What is MPC-006 in IGNOU MAPC?

MPC-006 is “Statistics in Psychology,” a core first-year subject in the Master of Arts in Psychology (MAPC) programme at IGNOU. The course comprehensively covers the statistical methods used in psychological research including descriptive statistics encompassing measures of central tendency and variability, probability theory and major probability distributions including the normal distribution, the logic of null hypothesis significance testing and the concepts of Type I and Type II errors, the z-test and t-tests for comparing means, one-way analysis of variance, correlation and regression analysis.

Are solved question papers useful for IGNOU exams?

Yes, solved question papers are extremely useful for IGNOU MPC-006 exam preparation. They help students understand the examination structure, question patterns, and the balance between computational and conceptual questions; identify the most frequently examined topics including measures of central tendency and variability, z-scores, t-tests, ANOVA, correlation, and chi-square tests; practise statistical calculations with clear working and appropriate interpretation of results; develop skills in identifying appropriate statistical tests for different research situations; clarify the statistical terminology and concepts that must be defined precisely.

Can I download the MPC-006 solved question paper PDF?

Yes, the MPC-006 Solved Question Paper for December 2025 can be downloaded from the link provided in this blog post. The file is hosted on an external website.
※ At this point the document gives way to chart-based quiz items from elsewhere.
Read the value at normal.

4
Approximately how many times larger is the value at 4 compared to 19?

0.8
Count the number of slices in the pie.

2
Students should use this resource strictly as a reference guide and supplementary study aid while preparing their own answers and practising their own calculations based on prescribed IGNOU study materials, recommended statistical textbooks for psychology, and independent practice with the computational procedures covered across the MPC-006 syllabus.
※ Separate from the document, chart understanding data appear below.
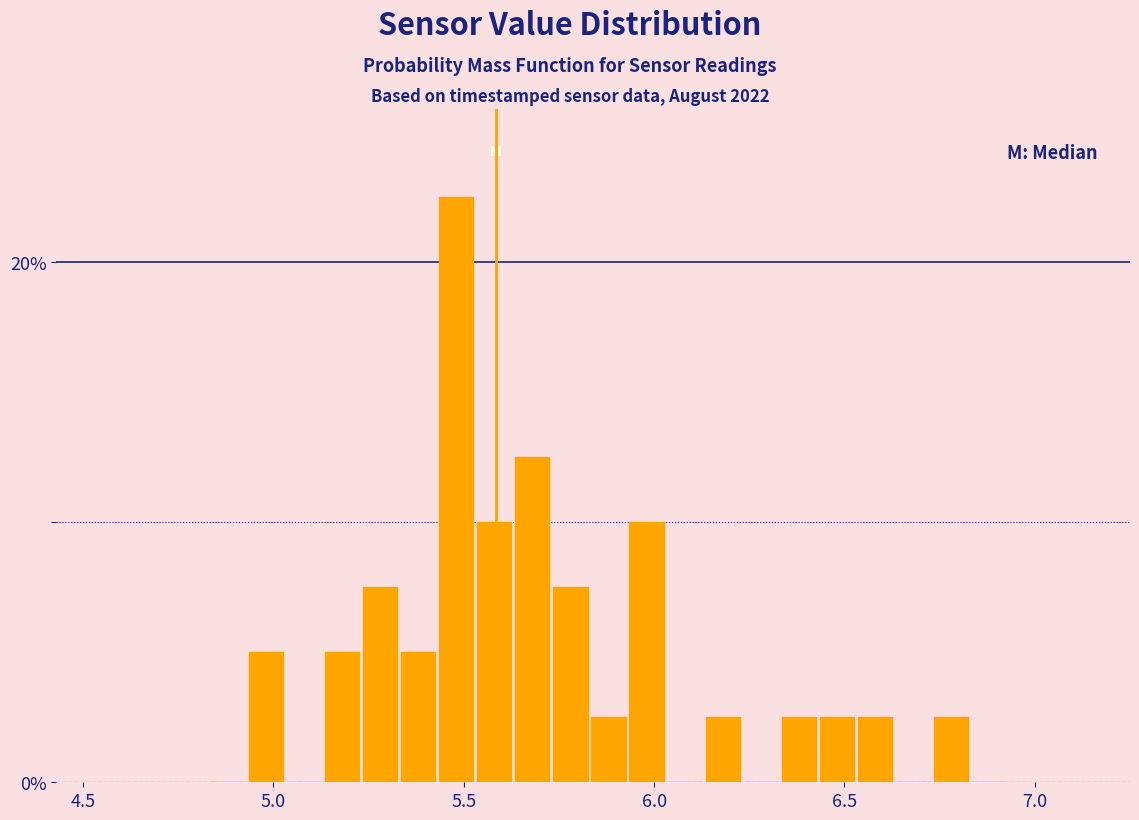

Read against the x-axis, roughly where is the centre of the tallest bar?

5.50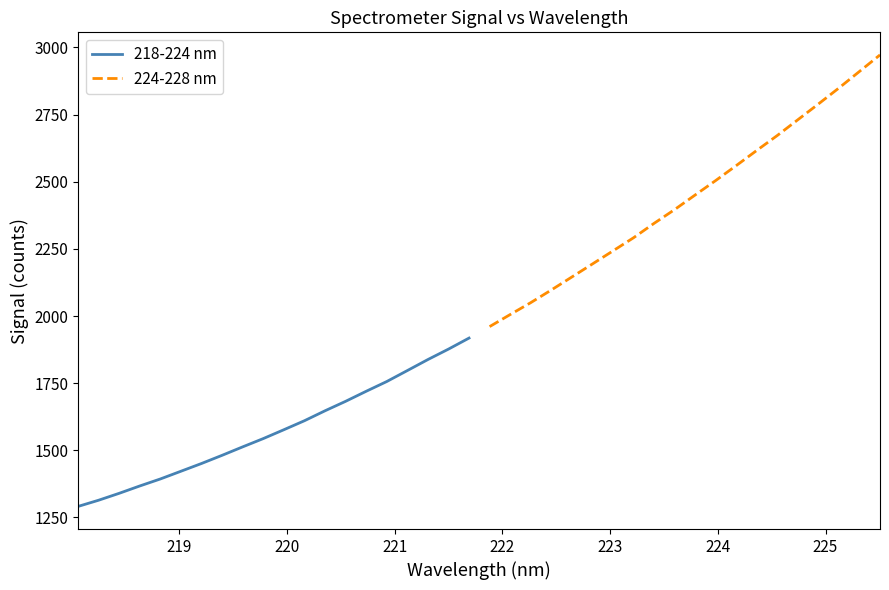

What is the greatest value displayed?

2972.3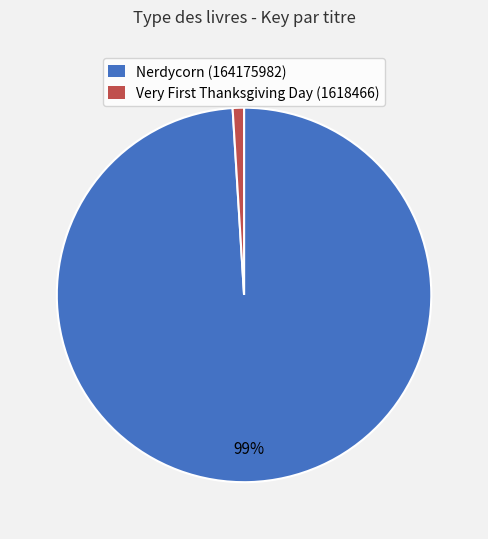

Count the number of slices in the pie.

2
Is this helpful for IGNOU TEE preparation?

Yes, this solved question paper is highly helpful for Term End Examination preparation. It provides valuable insights into the types of both computational and conceptual questions asked on statistics in psychology, the expected format and level of working required in numerical answers, the appropriate balance between mathematical computation and conceptual interpretation of statistical results, effective structuring of comprehensive examination responses on statistical topics, and the level of statistical sophistication and mathematical accuracy required for strong performance in MPC-006.